### WORK INSTRUCTIONS:
Edit the listing below by replacing every occurrence of "Miraflores" with "San Isidro". Leave all other text unchanged.

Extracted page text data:

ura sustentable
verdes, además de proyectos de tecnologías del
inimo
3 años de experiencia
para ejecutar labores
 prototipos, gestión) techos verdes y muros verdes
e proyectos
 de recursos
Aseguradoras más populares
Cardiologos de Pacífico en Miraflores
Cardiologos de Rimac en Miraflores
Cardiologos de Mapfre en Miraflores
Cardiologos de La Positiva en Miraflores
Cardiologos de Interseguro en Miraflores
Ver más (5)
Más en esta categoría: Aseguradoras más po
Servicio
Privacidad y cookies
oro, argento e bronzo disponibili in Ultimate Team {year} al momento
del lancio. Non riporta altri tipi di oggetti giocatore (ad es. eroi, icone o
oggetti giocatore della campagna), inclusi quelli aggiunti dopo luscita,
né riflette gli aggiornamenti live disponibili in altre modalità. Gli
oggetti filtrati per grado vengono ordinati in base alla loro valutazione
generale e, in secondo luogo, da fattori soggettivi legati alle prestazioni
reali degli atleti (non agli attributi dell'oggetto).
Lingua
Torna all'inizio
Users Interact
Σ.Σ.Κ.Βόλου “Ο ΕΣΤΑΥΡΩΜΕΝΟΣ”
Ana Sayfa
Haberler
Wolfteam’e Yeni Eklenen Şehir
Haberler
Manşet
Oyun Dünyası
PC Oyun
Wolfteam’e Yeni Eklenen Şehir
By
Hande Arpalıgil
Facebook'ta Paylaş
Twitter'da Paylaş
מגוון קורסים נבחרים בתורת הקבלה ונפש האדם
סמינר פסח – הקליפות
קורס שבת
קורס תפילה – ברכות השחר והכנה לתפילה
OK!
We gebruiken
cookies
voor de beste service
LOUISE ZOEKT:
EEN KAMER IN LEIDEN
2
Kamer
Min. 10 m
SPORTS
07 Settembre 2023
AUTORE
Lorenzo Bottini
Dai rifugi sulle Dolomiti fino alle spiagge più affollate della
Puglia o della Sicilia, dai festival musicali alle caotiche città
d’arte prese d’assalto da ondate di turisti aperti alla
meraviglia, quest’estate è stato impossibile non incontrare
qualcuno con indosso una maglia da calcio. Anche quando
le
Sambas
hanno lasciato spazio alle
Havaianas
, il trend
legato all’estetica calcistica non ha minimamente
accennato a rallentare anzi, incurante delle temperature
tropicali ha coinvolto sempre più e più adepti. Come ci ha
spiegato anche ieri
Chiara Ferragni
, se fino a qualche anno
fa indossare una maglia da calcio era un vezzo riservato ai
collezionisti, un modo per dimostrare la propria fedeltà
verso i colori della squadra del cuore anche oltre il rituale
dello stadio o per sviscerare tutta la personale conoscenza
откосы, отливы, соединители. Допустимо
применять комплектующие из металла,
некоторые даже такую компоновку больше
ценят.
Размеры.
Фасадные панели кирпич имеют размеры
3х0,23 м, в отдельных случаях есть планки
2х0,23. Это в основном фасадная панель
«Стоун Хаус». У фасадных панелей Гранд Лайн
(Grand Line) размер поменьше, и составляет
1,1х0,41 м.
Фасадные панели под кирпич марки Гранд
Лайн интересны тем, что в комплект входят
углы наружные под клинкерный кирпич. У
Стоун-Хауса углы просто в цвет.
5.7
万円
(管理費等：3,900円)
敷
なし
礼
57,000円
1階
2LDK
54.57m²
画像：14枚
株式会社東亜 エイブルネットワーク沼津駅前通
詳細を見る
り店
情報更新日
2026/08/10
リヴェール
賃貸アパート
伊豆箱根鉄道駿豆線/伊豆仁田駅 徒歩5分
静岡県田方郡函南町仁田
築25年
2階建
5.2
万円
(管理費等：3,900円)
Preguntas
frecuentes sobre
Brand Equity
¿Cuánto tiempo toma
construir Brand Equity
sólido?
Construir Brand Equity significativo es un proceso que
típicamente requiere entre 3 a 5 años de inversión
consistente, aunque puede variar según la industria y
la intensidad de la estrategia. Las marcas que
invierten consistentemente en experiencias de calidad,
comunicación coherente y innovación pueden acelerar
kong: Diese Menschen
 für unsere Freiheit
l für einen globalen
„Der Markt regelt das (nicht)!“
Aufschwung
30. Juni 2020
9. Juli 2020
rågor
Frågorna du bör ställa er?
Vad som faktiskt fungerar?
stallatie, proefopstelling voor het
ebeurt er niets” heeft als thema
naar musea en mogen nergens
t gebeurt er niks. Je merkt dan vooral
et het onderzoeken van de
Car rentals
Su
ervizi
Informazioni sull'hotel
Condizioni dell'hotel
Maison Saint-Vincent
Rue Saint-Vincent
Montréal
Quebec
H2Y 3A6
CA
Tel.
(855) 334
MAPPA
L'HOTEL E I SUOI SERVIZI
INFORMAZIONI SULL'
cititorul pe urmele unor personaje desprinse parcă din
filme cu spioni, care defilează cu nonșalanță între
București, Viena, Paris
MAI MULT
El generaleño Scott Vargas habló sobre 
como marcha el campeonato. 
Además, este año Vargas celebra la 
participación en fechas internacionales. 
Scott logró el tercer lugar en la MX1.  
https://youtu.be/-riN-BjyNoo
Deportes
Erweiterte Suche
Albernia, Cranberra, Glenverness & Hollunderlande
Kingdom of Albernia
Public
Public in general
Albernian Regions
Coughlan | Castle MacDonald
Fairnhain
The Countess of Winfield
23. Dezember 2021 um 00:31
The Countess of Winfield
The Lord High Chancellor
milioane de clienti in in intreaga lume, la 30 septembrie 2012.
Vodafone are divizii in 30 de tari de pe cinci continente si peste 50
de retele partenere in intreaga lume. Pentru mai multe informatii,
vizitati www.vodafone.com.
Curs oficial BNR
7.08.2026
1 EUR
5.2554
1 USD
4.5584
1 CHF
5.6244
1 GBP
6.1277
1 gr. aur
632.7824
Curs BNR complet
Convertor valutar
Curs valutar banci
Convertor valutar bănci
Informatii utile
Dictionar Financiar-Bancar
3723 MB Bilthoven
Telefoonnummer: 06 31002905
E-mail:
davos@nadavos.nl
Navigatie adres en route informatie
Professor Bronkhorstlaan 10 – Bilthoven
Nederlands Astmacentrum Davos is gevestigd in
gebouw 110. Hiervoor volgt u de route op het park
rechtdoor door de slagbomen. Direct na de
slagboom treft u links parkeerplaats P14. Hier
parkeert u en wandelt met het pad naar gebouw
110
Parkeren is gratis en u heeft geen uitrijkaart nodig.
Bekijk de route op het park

### ANSWER TO THIS EXERCISE:
ura sustentable
verdes, además de proyectos de tecnologías del
inimo
3 años de experiencia
para ejecutar labores
 prototipos, gestión) techos verdes y muros verdes
e proyectos
 de recursos
Aseguradoras más populares
Cardiologos de Pacífico en San Isidro
Cardiologos de Rimac en San Isidro
Cardiologos de Mapfre en San Isidro
Cardiologos de La Positiva en San Isidro
Cardiologos de Interseguro en San Isidro
Ver más (5)
Más en esta categoría: Aseguradoras más po
Servicio
Privacidad y cookies
oro, argento e bronzo disponibili in Ultimate Team {year} al momento
del lancio. Non riporta altri tipi di oggetti giocatore (ad es. eroi, icone o
oggetti giocatore della campagna), inclusi quelli aggiunti dopo luscita,
né riflette gli aggiornamenti live disponibili in altre modalità. Gli
oggetti filtrati per grado vengono ordinati in base alla loro valutazione
generale e, in secondo luogo, da fattori soggettivi legati alle prestazioni
reali degli atleti (non agli attributi dell'oggetto).
Lingua
Torna all'inizio
Users Interact
Σ.Σ.Κ.Βόλου “Ο ΕΣΤΑΥΡΩΜΕΝΟΣ”
Ana Sayfa
Haberler
Wolfteam’e Yeni Eklenen Şehir
Haberler
Manşet
Oyun Dünyası
PC Oyun
Wolfteam’e Yeni Eklenen Şehir
By
Hande Arpalıgil
Facebook'ta Paylaş
Twitter'da Paylaş
מגוון קורסים נבחרים בתורת הקבלה ונפש האדם
סמינר פסח – הקליפות
קורס שבת
קורס תפילה – ברכות השחר והכנה לתפילה
OK!
We gebruiken
cookies
voor de beste service
LOUISE ZOEKT:
EEN KAMER IN LEIDEN
2
Kamer
Min. 10 m
SPORTS
07 Settembre 2023
AUTORE
Lorenzo Bottini
Dai rifugi sulle Dolomiti fino alle spiagge più affollate della
Puglia o della Sicilia, dai festival musicali alle caotiche città
d’arte prese d’assalto da ondate di turisti aperti alla
meraviglia, quest’estate è stato impossibile non incontrare
qualcuno con indosso una maglia da calcio. Anche quando
le
Sambas
hanno lasciato spazio alle
Havaianas
, il trend
legato all’estetica calcistica non ha minimamente
accennato a rallentare anzi, incurante delle temperature
tropicali ha coinvolto sempre più e più adepti. Come ci ha
spiegato anche ieri
Chiara Ferragni
, se fino a qualche anno
fa indossare una maglia da calcio era un vezzo riservato ai
collezionisti, un modo per dimostrare la propria fedeltà
verso i colori della squadra del cuore anche oltre il rituale
dello stadio o per sviscerare tutta la personale conoscenza
откосы, отливы, соединители. Допустимо
применять комплектующие из металла,
некоторые даже такую компоновку больше
ценят.
Размеры.
Фасадные панели кирпич имеют размеры
3х0,23 м, в отдельных случаях есть планки
2х0,23. Это в основном фасадная панель
«Стоун Хаус». У фасадных панелей Гранд Лайн
(Grand Line) размер поменьше, и составляет
1,1х0,41 м.
Фасадные панели под кирпич марки Гранд
Лайн интересны тем, что в комплект входят
углы наружные под клинкерный кирпич. У
Стоун-Хауса углы просто в цвет.
5.7
万円
(管理費等：3,900円)
敷
なし
礼
57,000円
1階
2LDK
54.57m²
画像：14枚
株式会社東亜 エイブルネットワーク沼津駅前通
詳細を見る
り店
情報更新日
2026/08/10
リヴェール
賃貸アパート
伊豆箱根鉄道駿豆線/伊豆仁田駅 徒歩5分
静岡県田方郡函南町仁田
築25年
2階建
5.2
万円
(管理費等：3,900円)
Preguntas
frecuentes sobre
Brand Equity
¿Cuánto tiempo toma
construir Brand Equity
sólido?
Construir Brand Equity significativo es un proceso que
típicamente requiere entre 3 a 5 años de inversión
consistente, aunque puede variar según la industria y
la intensidad de la estrategia. Las marcas que
invierten consistentemente en experiencias de calidad,
comunicación coherente y innovación pueden acelerar
kong: Diese Menschen
 für unsere Freiheit
l für einen globalen
„Der Markt regelt das (nicht)!“
Aufschwung
30. Juni 2020
9. Juli 2020
rågor
Frågorna du bör ställa er?
Vad som faktiskt fungerar?
stallatie, proefopstelling voor het
ebeurt er niets” heeft als thema
naar musea en mogen nergens
t gebeurt er niks. Je merkt dan vooral
et het onderzoeken van de
Car rentals
Su
ervizi
Informazioni sull'hotel
Condizioni dell'hotel
Maison Saint-Vincent
Rue Saint-Vincent
Montréal
Quebec
H2Y 3A6
CA
Tel.
(855) 334
MAPPA
L'HOTEL E I SUOI SERVIZI
INFORMAZIONI SULL'
cititorul pe urmele unor personaje desprinse parcă din
filme cu spioni, care defilează cu nonșalanță între
București, Viena, Paris
MAI MULT
El generaleño Scott Vargas habló sobre 
como marcha el campeonato. 
Además, este año Vargas celebra la 
participación en fechas internacionales. 
Scott logró el tercer lugar en la MX1.  
https://youtu.be/-riN-BjyNoo
Deportes
Erweiterte Suche
Albernia, Cranberra, Glenverness & Hollunderlande
Kingdom of Albernia
Public
Public in general
Albernian Regions
Coughlan | Castle MacDonald
Fairnhain
The Countess of Winfield
23. Dezember 2021 um 00:31
The Countess of Winfield
The Lord High Chancellor
milioane de clienti in in intreaga lume, la 30 septembrie 2012.
Vodafone are divizii in 30 de tari de pe cinci continente si peste 50
de retele partenere in intreaga lume. Pentru mai multe informatii,
vizitati www.vodafone.com.
Curs oficial BNR
7.08.2026
1 EUR
5.2554
1 USD
4.5584
1 CHF
5.6244
1 GBP
6.1277
1 gr. aur
632.7824
Curs BNR complet
Convertor valutar
Curs valutar banci
Convertor valutar bănci
Informatii utile
Dictionar Financiar-Bancar
3723 MB Bilthoven
Telefoonnummer: 06 31002905
E-mail:
davos@nadavos.nl
Navigatie adres en route informatie
Professor Bronkhorstlaan 10 – Bilthoven
Nederlands Astmacentrum Davos is gevestigd in
gebouw 110. Hiervoor volgt u de route op het park
rechtdoor door de slagbomen. Direct na de
slagboom treft u links parkeerplaats P14. Hier
parkeert u en wandelt met het pad naar gebouw
110
Parkeren is gratis en u heeft geen uitrijkaart nodig.
Bekijk de route op het park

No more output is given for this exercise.